Je me souviens avoir été si endolorie que les jours de mes accouchements. Raide, faible, et encourageant chaque tendon et muscle de mon corps en mouvement. Enivrée d'un sommeil qui ne vient pas et soumises à des flash dont je ne me souviens que d'un quart.
J'ai l'impression d'être sujette à un orage envoyée contre moi, auquel je dois me défendre et dont je ressortirai plus forte. En attendant chaque respiration est une épreuve.


J'ai beaucoup réfléchi à comment améliorer mon existence, les flash du passé me servent à trouver des solutions pour que cela se reproduise en ma faveur.
Depuis deux jours, ils sont nombreux et peuplent mes nuits et mes journées sans aucune distinction.
Il y a d'abord une situation complexe au travail où je suis sous le courrou d'un homme aux allures d'un petit enfant jaloux et coléreux. Son univers n'est composé que de jeux et de pions qu'il bouge en pensant détenir la vérité, il ne sait pas user de sentiments et instaure des startégies à tours de bras.
Je ne sais pas où me situer, j'execre les stratégies et les manipulations et je souhaite régler ça par la franchise et la bienveillance. Je n'étais pas sur sa première ligne de mire mais j'ai empeché un coup de théâtre manigancé contre un autre collègue, et depuis monsieur stratégie a du comprendre qu'il n'userait pas de son pouvoir sur moi. C'est pourquoi il use de son énergie pour m'humilier et coup de reproches incisifs, de complots contre moi et de compliments pour me calmer quand je suis trop près de la rebelion, car il va sans nul doute que je suis quelqu'un de fort et d'effrayant. Ma faiblesse est contenu dans ma bienveillance, et l'envie de croire que cela va s'arranger dans les règles, sans coup bas, sans stratégie.
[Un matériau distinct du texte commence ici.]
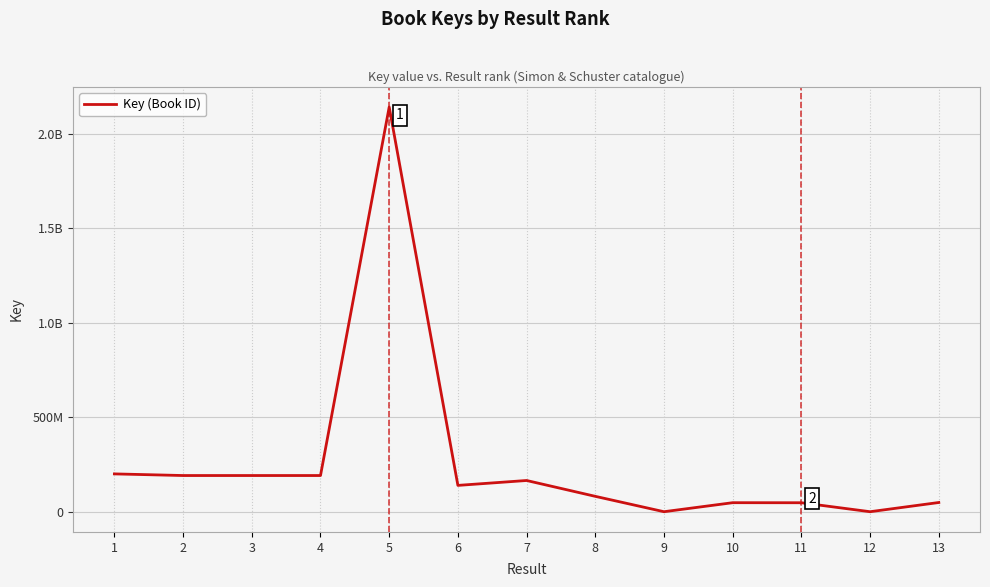

What is the smallest value displayed?

326588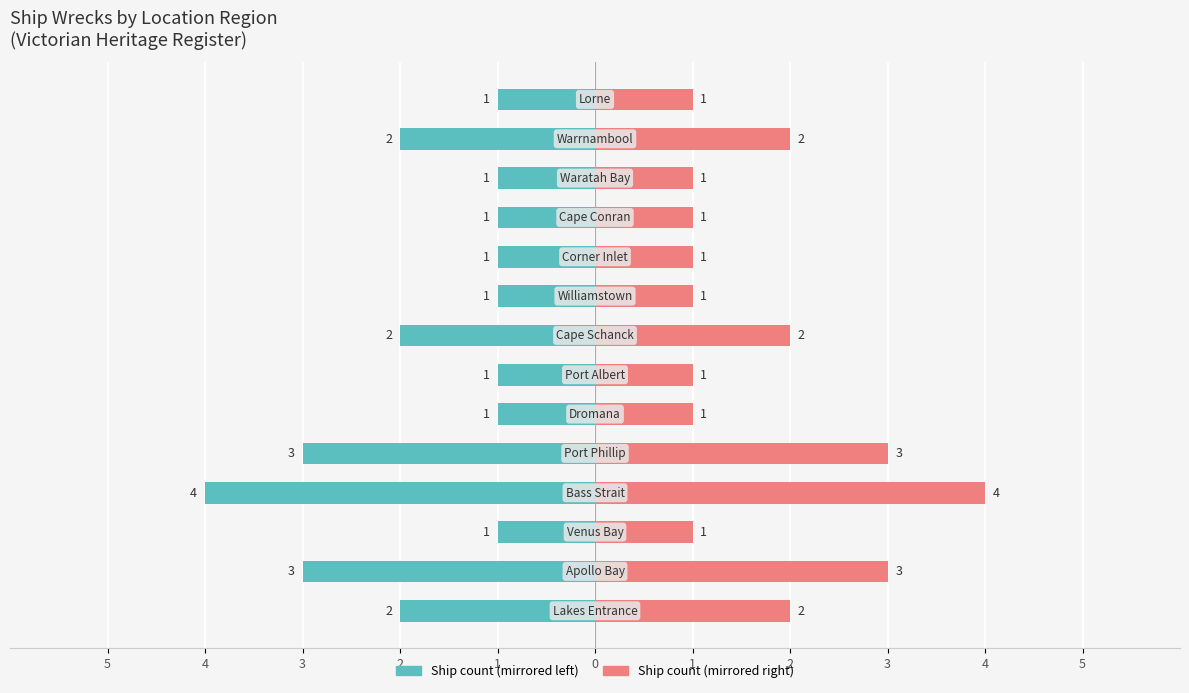

Read the Count (right) value at 3.

1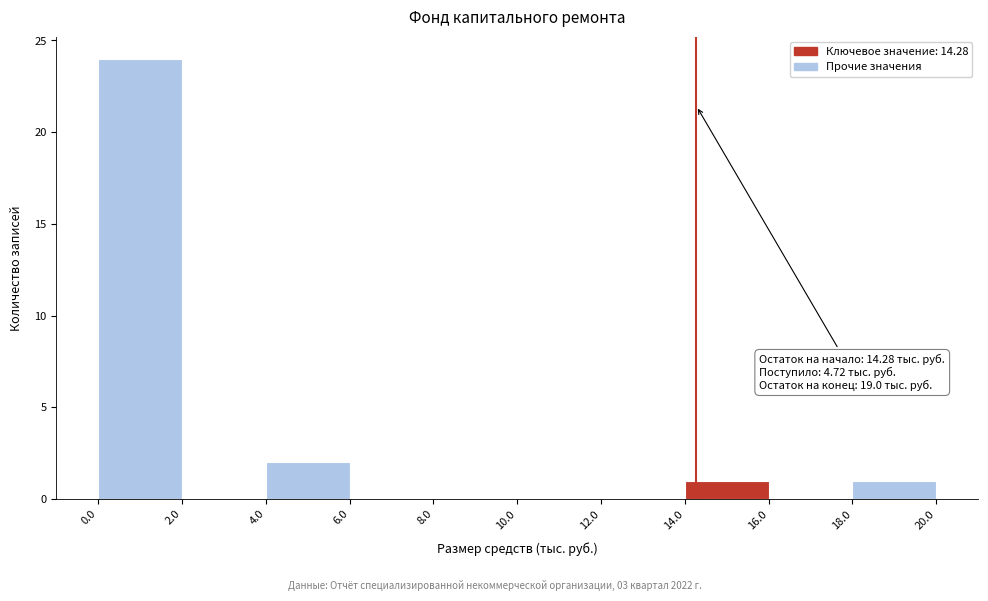

Over which range of the x-axis is the bar tallest?

0.0 to 2.0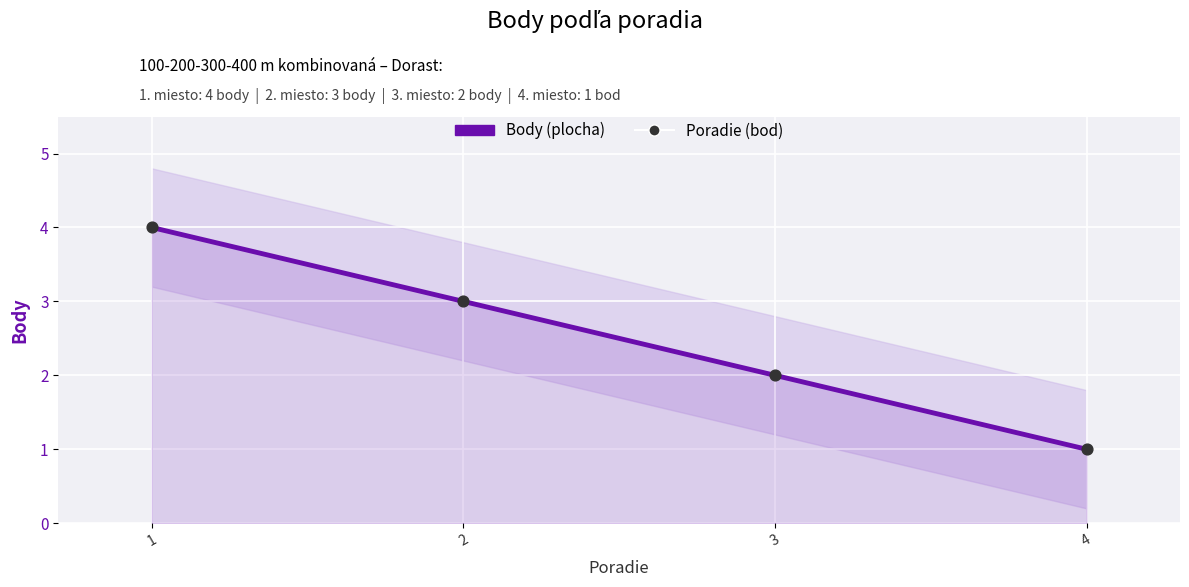

What is the total value across all series at 3?

4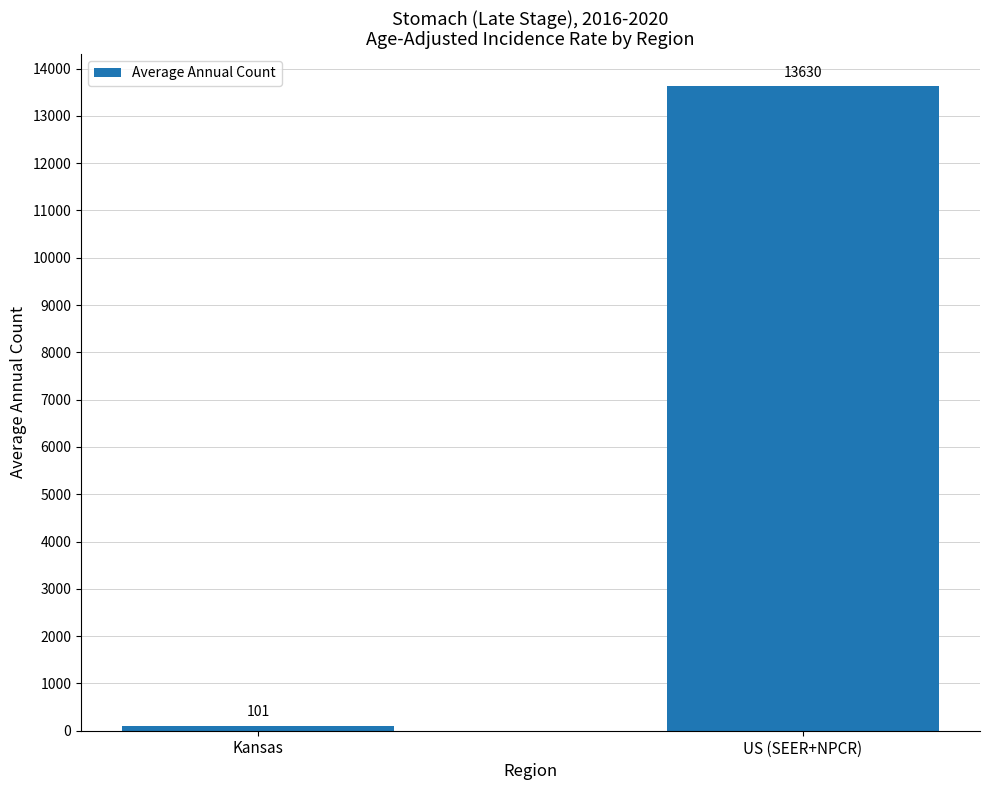

True or false: the data shows 13630 at US (SEER+NPCR).

True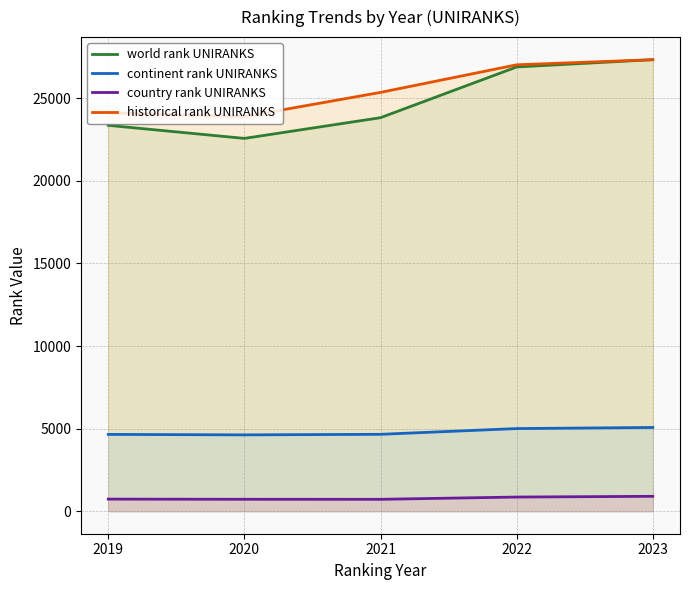

Between 2019 and 2022, which series saw the biggest shift?

world rank UNIRANKS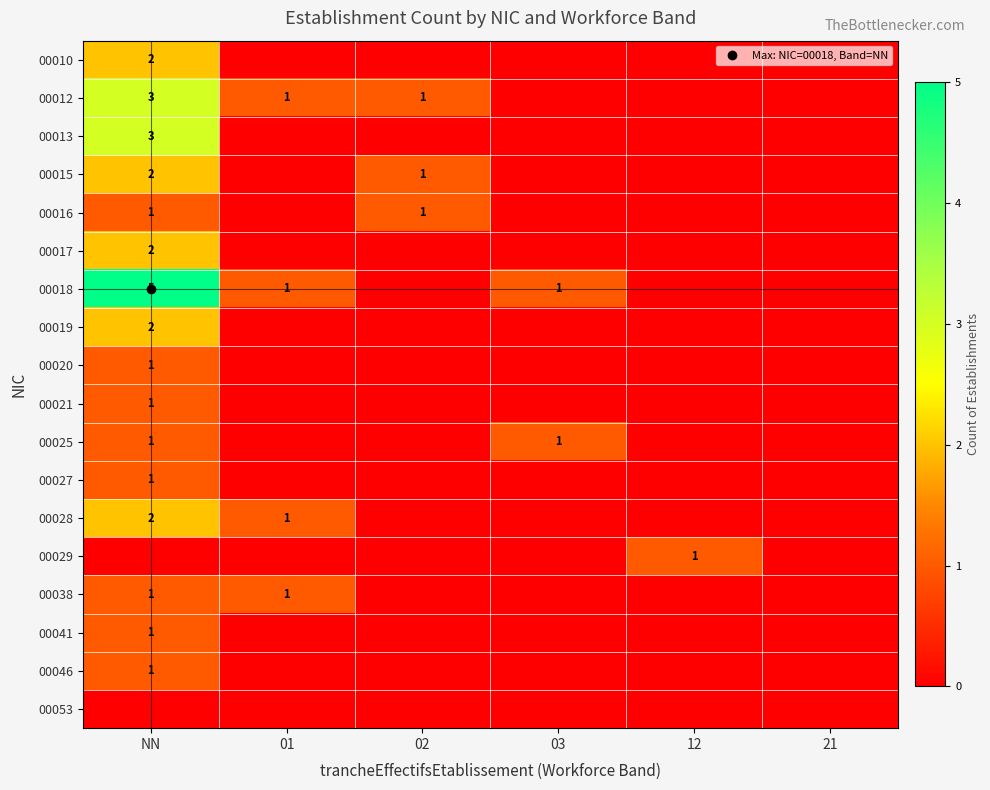

What is the difference between the second highest and minimum values in the 00028 series?

1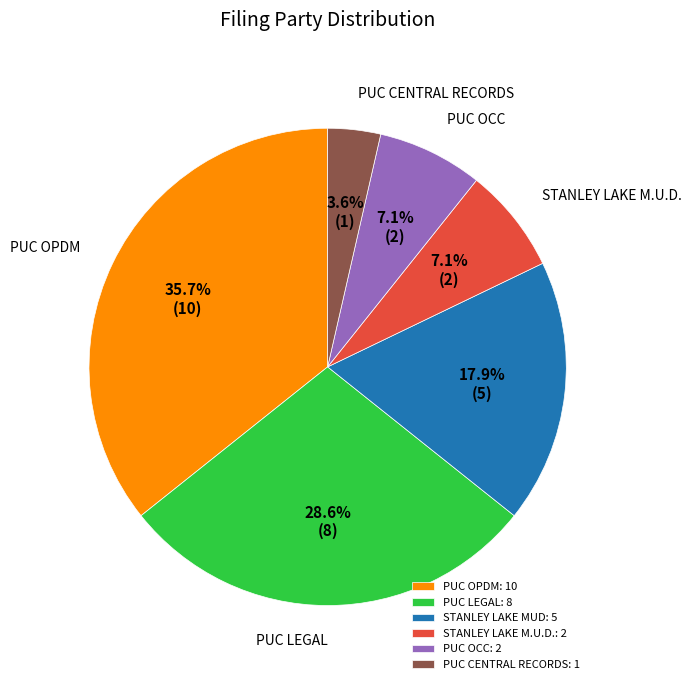

Count the number of slices in the pie.

6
Il y a cette famille à qui j'ai tournée le dos justement parce que je ne veux être une petite marionnette soumise aux colères de la matriarches, aux intimidations du patriarches, aux culpabilitions des tantines. Je n'ai aucun devoir envers eux si ce n'est enrayer la chaînes du malheur de cette famille.
Je sens le courroue contre moi, sans même qu'ils n'aient pris le soin de connaitre ma version je suis indigne, ingrate.


Je regarde autour de moi et contemple le désorde de ma maison, aussi embourbé que mon esprit. Des nourritures moisissent, des affaires jonchent le sol, mêlant le propre et le sale. Et de temps en temps on peut croiser de jolies décorations, des livres, et ce qui s'apparentent à une envie molle d'arranger les choses. Parfois on trouve une étagère rangée, parfois l'odeur est désastreuse.


Je sais au fond de moi que je suis une graine promise à un devenir important, je connais mes capacités et encore mieux mes nombreux défauts que je m'evertue à corriger très lentement mais surement, mais le chemin est long et parfois j'aimerais rester dans une routine sans réfléchir.
J'ai pris conscience avec affolement que je suis imbue de toutes mes choses, aussi superficielles soit elles. Mes vêtements, et tout le reste qu'il est inutile d'évoquer. Des choses que je n'utilise même pas. Je pourrai utiliser cet argent pour payer mes dettes ou ravir mes proches. L'essentiel est d'avoir trouver ce noeu, il ne resque plus qu'à m'armer de patience pour mettre de l'ordre.


Je me sens reconnaissante d'être apaisée dans ma relation amoureuse. Je me sens reconnaissante d'être aux côtés de quelqu'un de sincèrement bienveillant.